As sustentações orais realizadas entre terça e quarta-feira no Supremo Tribunal Federal (STF) no contexto da ação penal contra os réus da trama golpista se destacaram não apenas pelo conteúdo jurídico, mas também pelas referências artísticas e históricas que permeiam as defesas. Os advogados buscaram trazer uma nova perspectiva ao caso utilizando obras de renomados artistas e literatos para respaldar seus argumentos.
Referências de Van Gogh a Fernando Pessoa
Entre os mais citados, Andrew Fernandes Farias, defensor do ex-ministro da Defesa Paulo Sérgio Nogueira, fez uso de referências que variaram de Vincent Van Gogh ao poeta português Fernando Pessoa. Farias, em suas alegações, mencionou o famoso quadro “O Semeador” de Van Gogh, comparando a missão do advogado a desse camponês que semeia paz e justiça. Ele afirmou:
— Contemplando a tela O Semeador, de Van Gogh, compreendi que a missão do advogado é como daquele simples camponês, que anda pelo campo semeando paz, liberdade, justiça, esperando que caia em terra boa e dê fruto.
Farias também trouxe à tona um diálogo da obra “Alice através do espelho”, de Lewis Carroll, no qual se discute a natureza das palavras e seu significado. Segundo ele:
— Eu lembro do Lewis Carroll, aquela famosa passagem do diálogo entre Alice e Humpty Dumpty. Quando eu uso uma palavra, ela significa exatamente aquilo que eu quero que signifique, nem mais, nem menos.
Literatura e História no tribunal
As citações não pararam por aí. O advogado também fez referência ao poema “Poema em linha reta” de Fernando Pessoa, falando sobre a condição do arrependimento e equívocos que surgem em discursos públicos:
— Nunca vi quem tivesse falado uma bobagem, todos os meus amigos são príncipes, semideuses, todo mundo é sempre elegante. E aí ele teve um momento ali de deselegância, de indelicadeza.
Além disso, o especialista mencionou a obra de Gonçalves Dias, adaptando um verso do poema “I-Juca Pirama” para enfatizar a origem nordestina do acusado, mostrando a relação de identidade e força que isso representa.
Relações com casos históricos
Outros advogados também contribuíram com suas referências. Paulo Cunha Bueno, que representa o ex-presidente Jair Bolsonaro, fez menção ao Caso Dreyfus, que expõe a injustiça e a luta por um julgamento justo, alertando para que não se deixasse transformar o caso atual em uma nova versão do episódio que abalou a França no século XIX. Ele lembrou:
— Senhores ministros, não permitamos, em hipótese alguma, criarmos neste processo uma versão brasileira e atualizada do emblemático caso Dreyfus.
O advogado Demóstenes Torres também buscou conectar sua argumentação à Revolução Francesa ao criticá-lo por uma declaração errônea feita pelo deputado Guilherme Boulos, que confunde os monarcas franceses Luís XIV e Luís XVI, ressaltando a importância da precisão em um contexto histórico.
A percepção cultural no tribunal
Durante o julgamento, as altos índices de cultura e educação foram identificados como essenciais para uma defesa robusta. As referências a figuras históricas e literárias não apenas embasam as defesas, mas também proporcionam uma conexão emocional e cultural com os membros do tribunal e o público.
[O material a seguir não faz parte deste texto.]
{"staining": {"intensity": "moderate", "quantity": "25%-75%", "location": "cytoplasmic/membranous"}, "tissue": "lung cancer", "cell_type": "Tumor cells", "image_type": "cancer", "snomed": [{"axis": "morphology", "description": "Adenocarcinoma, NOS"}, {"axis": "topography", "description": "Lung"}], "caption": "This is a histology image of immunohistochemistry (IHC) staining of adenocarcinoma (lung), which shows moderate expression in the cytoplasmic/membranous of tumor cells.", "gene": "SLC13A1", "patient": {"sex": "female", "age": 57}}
Essa abordagem revela o modo como a arte e a literatura continuam a influenciar e moldar os discursos atuais, especialmente em momentos de grande importância política e social.
O uso de tais referências enriqueceu o debate, trazendo à tona a importância de considerar o contexto histórico e cultural na análise de casos legais, especialmente em um país como o Brasil, que possui uma rica tradição literária e uma história marcada por injustiças.
Com essa combinação de arte, literatura e história, os advogados não apenas apresentaram suas defesas, mas também convocaram um diálogo mais amplo sobre justiça, verdade e a busca por um sistema judicial mais transparente e equitativo.